Mapping the Customer Journey with an Iterative Approach to Building a Marketing Data Lake

Mapping the Customer Journey with an Iterative Approach to Building a Marketing Data Lake

Transamerica Presents at Informatica World 2016.

Informatica World 2016 was in San Francisco this year, and the company whose iconic pyramid marks the skyline led this key session describing the strategy and hard work behind their successful EMAP (Enterprise Marketing and Analytics Program) customer relationship platform. Vishal Bamba, VP Innovation & Architecture and Rocky Tiwari, Manager of Innovation & Architecture, took the stage together and walked the audience through their process.

In an increasingly competitive insurance industry, insurance providers are becoming strategically about understanding customer relationships – seeking a 360 view of customers to inform marketing activities, up-sell and cross-sell. The goal for EMAP was to serve up this 360° view of customers, for marketing and planning analysis – to mine customer data for insights which will fuel targeted marketing and service efforts.

The solution architecture centered around Informatica Big Data Management, Cloudera Enterprise, and Tableau for data visualization. They built the system to enable an iterative approach, where either whole or partial datasets could be ingested, producing added business value immediately, while gradually enriching profiles and building a more comprehensive enterprise solution over time.

Data quality and governance were an important part of the plan—as Bamba put it, “We knew we didn’t want to create a data swamp.”

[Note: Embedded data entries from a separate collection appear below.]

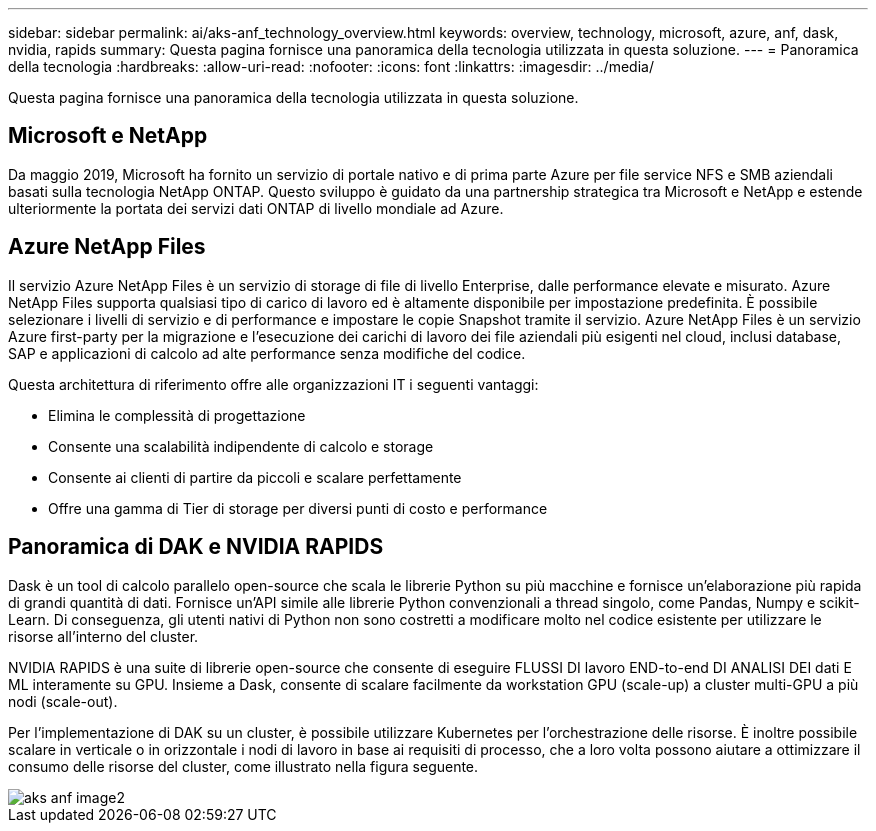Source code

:---
sidebar: sidebar 
permalink: ai/aks-anf_technology_overview.html 
keywords: overview, technology, microsoft, azure, anf, dask, nvidia, rapids 
summary: Questa pagina fornisce una panoramica della tecnologia utilizzata in questa soluzione. 
---
= Panoramica della tecnologia
:hardbreaks:
:allow-uri-read: 
:nofooter: 
:icons: font
:linkattrs: 
:imagesdir: ../media/


[role="lead"]
Questa pagina fornisce una panoramica della tecnologia utilizzata in questa soluzione.



== Microsoft e NetApp

Da maggio 2019, Microsoft ha fornito un servizio di portale nativo e di prima parte Azure per file service NFS e SMB aziendali basati sulla tecnologia NetApp ONTAP. Questo sviluppo è guidato da una partnership strategica tra Microsoft e NetApp e estende ulteriormente la portata dei servizi dati ONTAP di livello mondiale ad Azure.



== Azure NetApp Files

Il servizio Azure NetApp Files è un servizio di storage di file di livello Enterprise, dalle performance elevate e misurato. Azure NetApp Files supporta qualsiasi tipo di carico di lavoro ed è altamente disponibile per impostazione predefinita. È possibile selezionare i livelli di servizio e di performance e impostare le copie Snapshot tramite il servizio. Azure NetApp Files è un servizio Azure first-party per la migrazione e l'esecuzione dei carichi di lavoro dei file aziendali più esigenti nel cloud, inclusi database, SAP e applicazioni di calcolo ad alte performance senza modifiche del codice.

Questa architettura di riferimento offre alle organizzazioni IT i seguenti vantaggi:

* Elimina le complessità di progettazione
* Consente una scalabilità indipendente di calcolo e storage
* Consente ai clienti di partire da piccoli e scalare perfettamente
* Offre una gamma di Tier di storage per diversi punti di costo e performance




== Panoramica di DAK e NVIDIA RAPIDS

Dask è un tool di calcolo parallelo open-source che scala le librerie Python su più macchine e fornisce un'elaborazione più rapida di grandi quantità di dati. Fornisce un'API simile alle librerie Python convenzionali a thread singolo, come Pandas, Numpy e scikit-Learn. Di conseguenza, gli utenti nativi di Python non sono costretti a modificare molto nel codice esistente per utilizzare le risorse all'interno del cluster.

NVIDIA RAPIDS è una suite di librerie open-source che consente di eseguire FLUSSI DI lavoro END-to-end DI ANALISI DEI dati E ML interamente su GPU. Insieme a Dask, consente di scalare facilmente da workstation GPU (scale-up) a cluster multi-GPU a più nodi (scale-out).

Per l'implementazione di DAK su un cluster, è possibile utilizzare Kubernetes per l'orchestrazione delle risorse. È inoltre possibile scalare in verticale o in orizzontale i nodi di lavoro in base ai requisiti di processo, che a loro volta possono aiutare a ottimizzare il consumo delle risorse del cluster, come illustrato nella figura seguente.

image::aks-anf_image2.png[aks anf image2]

Rocky took over for the second half, diving in deep and granular on Transamerica’s record matching and linking strategy; Informatica Big Data Relationship Manager supports this two-step process that involves grouping (key generation, candidate selection) and matching (rule matching, score & thresholds). He was able to show how a system of rules and weights allows Transamerica to intelligently short partly overlapping, confusing, or incomplete records to decide whether Jon Alexander and Jonathan Alexander Jr are the same person, for example.

He expressed excitement and apprehension about the scope of the challenge for data architects. “We have data coming in from many sources,” he said, “and we don’t always have a common understanding of data definitions across our enterprise. Before you start creating your rules you have to invest time in understanding all your data.” He also advised using Informatica Analyst (“a very good tool for profiling”), as well as keeping your partition size small enough, so it doesn’t kill performance, and resisting the urge to try stretching design to include trivial “edge cases”—it can cause problems elsewhere. This pragmatic approach is good for high growth organizations who can’t afford to invest in armies of specialized Hadoop developers. Judging by the detailed questions in the closing Q&A, the audience appreciated their newfound understanding of the Transamerica experience.